Once upon a time I knew a man who threw tantrums and bullied his way thru life. Very few limits, if any, were placed on him. He avoided personal responsibility at all costs. He expected, demanded, and received the care of others for his well-being, because according to him, to take responsibility for himself would result in a "loss of his money and freedom.”
He was perfectly content to allow others to meet all his needs—and most of his wants. Perfectly content to abuse the system. Perfectly content to pitch fits until other people picked up his slack. Until other people took care of his needs.
His lifestyle of entitlement, personal irresponsibility, bullying, and tantrum throwing served him most of his life.
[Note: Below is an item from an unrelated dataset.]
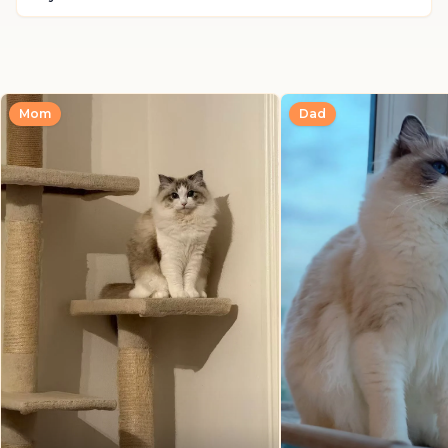
Mom
Dad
But in the end, a failed bully-session and a temper tantrum gone awry cost him everything he sought to keep—his money, his freedom, and soon his very life.
Who is at fault?
Him—because he was doing what had worked for him his entire life?
Society—because we allowed and enabled the behaviors to continue?
As much as we hate discipline, and as much as we balk against rules and limits—and answers other than "yes" (like "wait" and "no"), these unpopular answers, rules, and limits are important.
There are reasons, we should work for our food and housing. There are reasons we should pay our taxes, wear our seat belts and helmets, and keep our insurance up to date. There are reasons we should not pass in low visibility roadways, or speed in certain conditions. These limits keep us safer from harmful situations. These expectations help us to live productive lives and avoid the most destitute of situations.
Does following the rules and regulations, or living up to societal expectations ensure we will be prosperous, or have easy lives? No. But they enhance the probability. Are all rules, regulations, policies, and procedures right and good? No. But we change them by going through the proper channels. We demonstrate peacefully. We vote out poor excuses for leaders. And when we are forced to fight as a last resort, we do so. However, we don’t start with the fighting, or the entitlement mentality—or at least we shouldn’t.
Don't be deceived—there are consequences for every action and choice we make (even those times we make passive "non-choices"). We sometimes forget about consequences because we don’t always see them. But there will be an ultimate day of reckoning each and every one of us.
I hope my own disregard for rules does not end in tragedy like it did for this man. I want a Happily Ever After.